James Hartnell is poet and newspaper columnist who is presently editor of Current Accounts, the international magazine of Bank Street Writers. He created the Bolton International Writing Project, which saw work in twenty-nine languages published and performed, engaging hundreds immigrants from the Bolton community. Songs of Submission, his elegant and lyrical new collection, is out now.
Laura Taylor has challenged arbitrary forms of authority all her life. Now in her prime, she understands fully the potency of kindness in a world intent on creating division. Her new collection, Speaking in Tongues, challenges inequality and explores the slippery and inconclusive condition of language, the power of ideology, and the process of myth-making.
Tony Curry is a performance poet and playwright who runs literature-in-the-community projects concerned with mental health and wellbeing. Since 2016, he has been the host of Word Central, the monthly open mic and spoken word event at Manchester Central Library. His latest poetry collection, We Kid Ourselves, explores intimacy, identity, intolerance, and the rise of righteousness.

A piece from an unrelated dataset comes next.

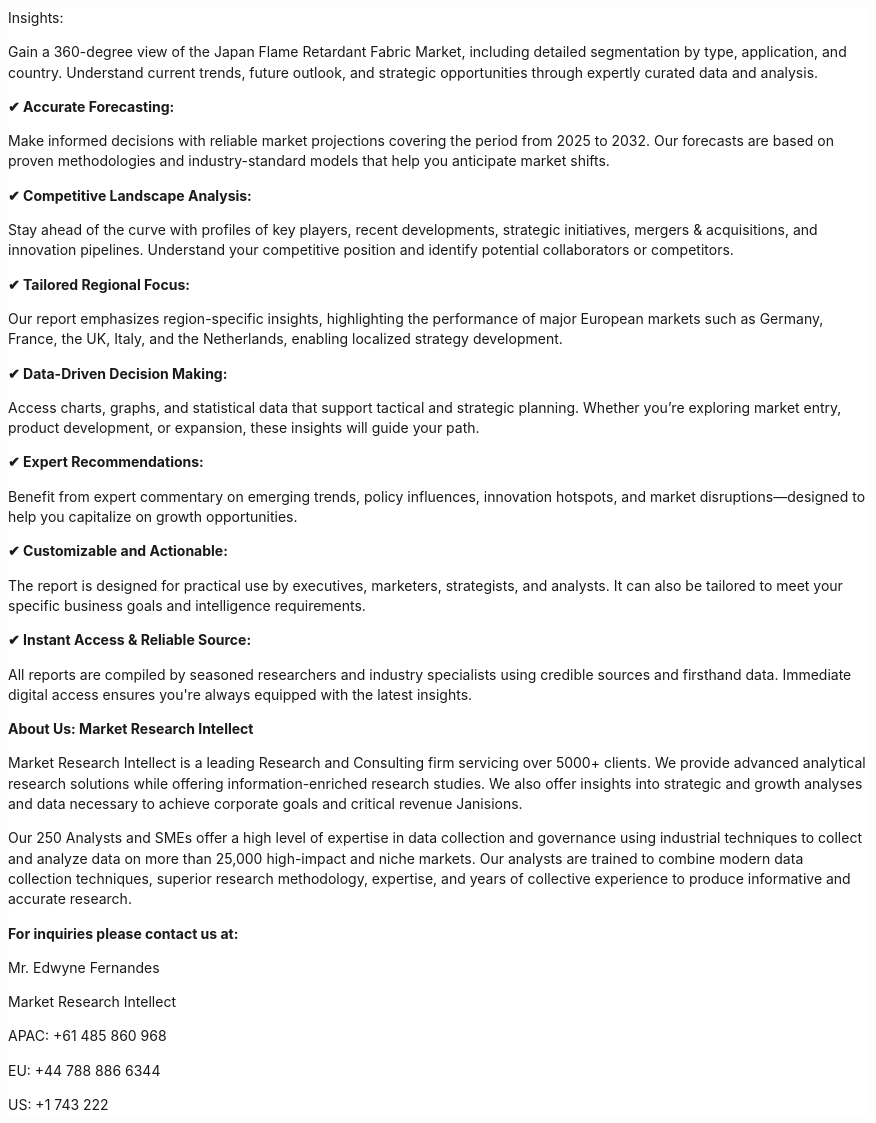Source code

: Insights:</strong></p><p>Gain a 360-degree view of the Japan Flame Retardant Fabric Market, including detailed segmentation by type, application, and country. Understand current trends, future outlook, and strategic opportunities through expertly curated data and analysis.</p><p><strong>✔ Accurate Forecasting:</strong></p><p>Make informed decisions with reliable market projections covering the period from 2025 to 2032. Our forecasts are based on proven methodologies and industry-standard models that help you anticipate market shifts.</p><p><strong>✔ Competitive Landscape Analysis:</strong></p><p>Stay ahead of the curve with profiles of key players, recent developments, strategic initiatives, mergers &amp; acquisitions, and innovation pipelines. Understand your competitive position and identify potential collaborators or competitors.</p><p><strong>✔ Tailored Regional Focus:</strong></p><p>Our report emphasizes region-specific insights, highlighting the performance of major European markets such as Germany, France, the UK, Italy, and the Netherlands, enabling localized strategy development.</p><p><strong>✔ Data-Driven Decision Making:</strong></p><p>Access charts, graphs, and statistical data that support tactical and strategic planning. Whether you&rsquo;re exploring market entry, product development, or expansion, these insights will guide your path.</p><p><strong>✔ Expert Recommendations:</strong></p><p>Benefit from expert commentary on emerging trends, policy influences, innovation hotspots, and market disruptions&mdash;designed to help you capitalize on growth opportunities.</p><p><strong>✔ Customizable and Actionable:</strong></p><p>The report is designed for practical use by executives, marketers, strategists, and analysts. It can also be tailored to meet your specific business goals and intelligence requirements.</p><p><strong>✔ Instant Access &amp; Reliable Source:</strong></p><p>All reports are compiled by seasoned researchers and industry specialists using credible sources and firsthand data. Immediate digital access ensures you're always equipped with the latest insights.</p><p><strong><span class="font-[700]">About Us: Market Research Intellect</span></strong></p><p><span class="">Market Research Intellect is a leading Research and Consulting firm servicing over 5000+ clients. We provide advanced analytical research solutions while offering information-enriched research studies.&nbsp;</span>We also offer insights into strategic and growth analyses and data necessary to achieve corporate goals and critical revenue Janisions.</p><p><span class="">Our 250 Analysts and SMEs offer a high level of expertise in data collection and governance using industrial techniques to collect and analyze data on more than 25,000 high-impact and niche markets. Our analysts are trained to combine modern data collection techniques, superior research methodology, expertise, and years of collective experience to produce informative and accurate research.</span></p><p><strong>For inquiries please contact us at:</strong></p><p>Mr. Edwyne Fernandes</p><p>Market Research Intellect</p><p>APAC: +61 485 860 968</p><p>EU: +44 788 886 6344</p><p>US: +1 743 222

Event host Melanie Neads is a poet and playwright whose play Drowning Aristotle won the City Life Best of Manchester play award. She co-founded the Pavilion Theatre Company and was Drama Co-ordinator for the Salford Young Person’s University. Her poetry collection Selkie Singing at the Passing Place, co-authored with Sarah Miller, was Best Collaborative Work runner-up at the Saboteur Awards.